[Start of section]

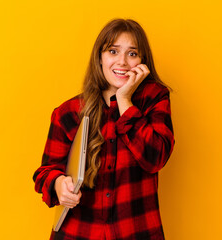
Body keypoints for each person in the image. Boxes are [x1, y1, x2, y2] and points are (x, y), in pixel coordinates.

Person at [33, 18, 175, 240]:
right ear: (99, 58)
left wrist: (125, 100)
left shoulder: (154, 98)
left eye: (132, 53)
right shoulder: (68, 113)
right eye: (113, 51)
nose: (123, 62)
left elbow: (156, 157)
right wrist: (59, 184)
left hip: (137, 233)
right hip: (78, 233)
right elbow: (44, 173)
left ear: (142, 62)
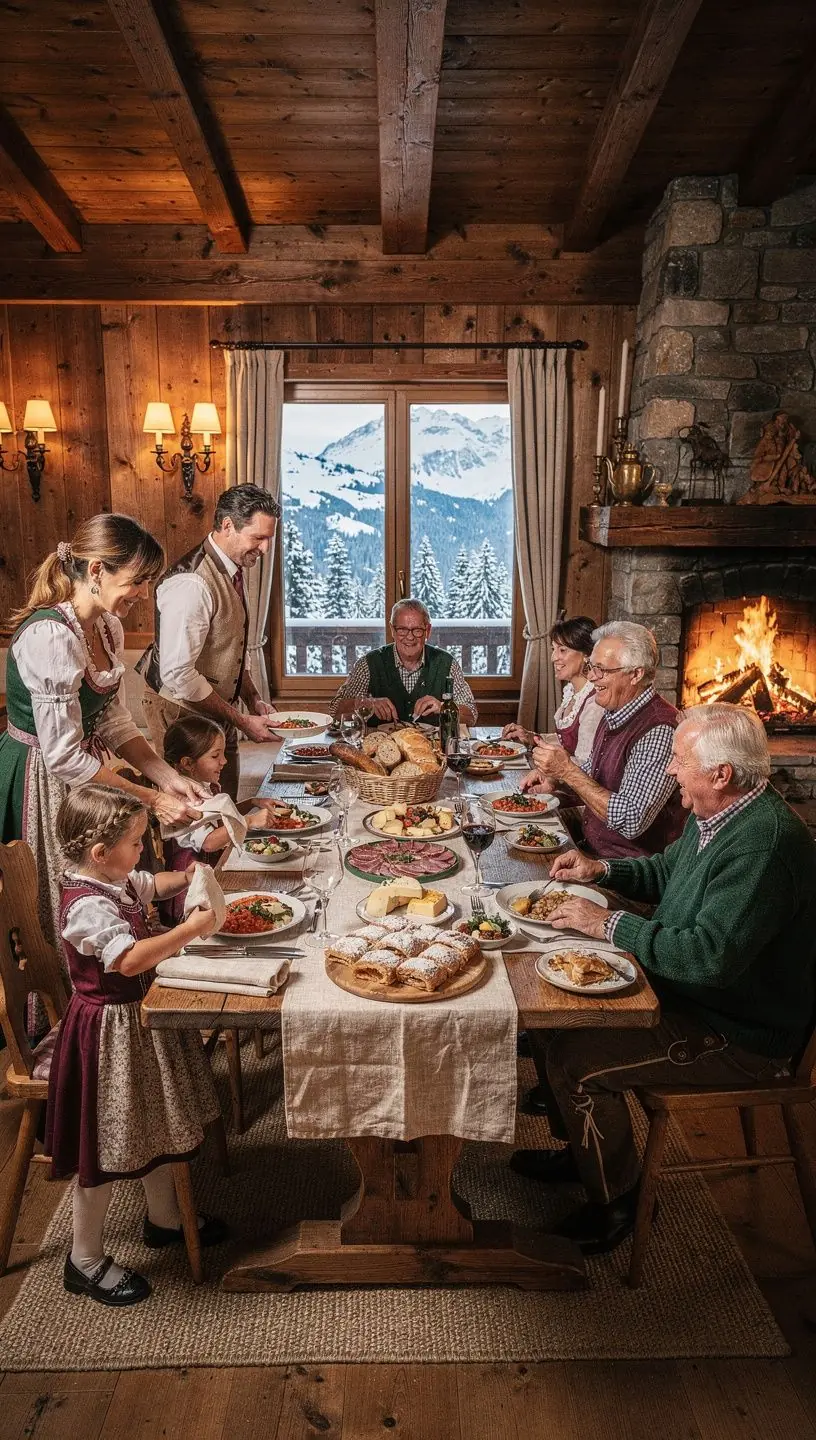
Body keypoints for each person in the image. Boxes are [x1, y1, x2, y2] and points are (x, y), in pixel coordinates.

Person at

[End of section]

▸ YOUR OBJECTIVE: None of the pictures should appear; copy the rest of the material above exactly.

▸ SOLUTION TO THE EXERCISE:
Body keypoints for each person in the image. Boxes are [x1, y1, x2, y2] and points are (x, y), in pixel coordinates.

Person at [33, 18, 175, 240]:
right ear: (99, 58)
left wrist: (125, 100)
left shoulder: (154, 98)
left eye: (132, 53)
right shoulder: (68, 113)
right eye: (113, 51)
nose: (123, 62)
left elbow: (156, 157)
right wrist: (59, 184)
left hip: (137, 233)
right hip: (78, 233)
right elbow: (44, 173)
left ear: (142, 62)
Body keypoints for each person in the image. Boxes are [x1, y1, x2, y2] and points are (x, y), in pixel coordinates.

Person at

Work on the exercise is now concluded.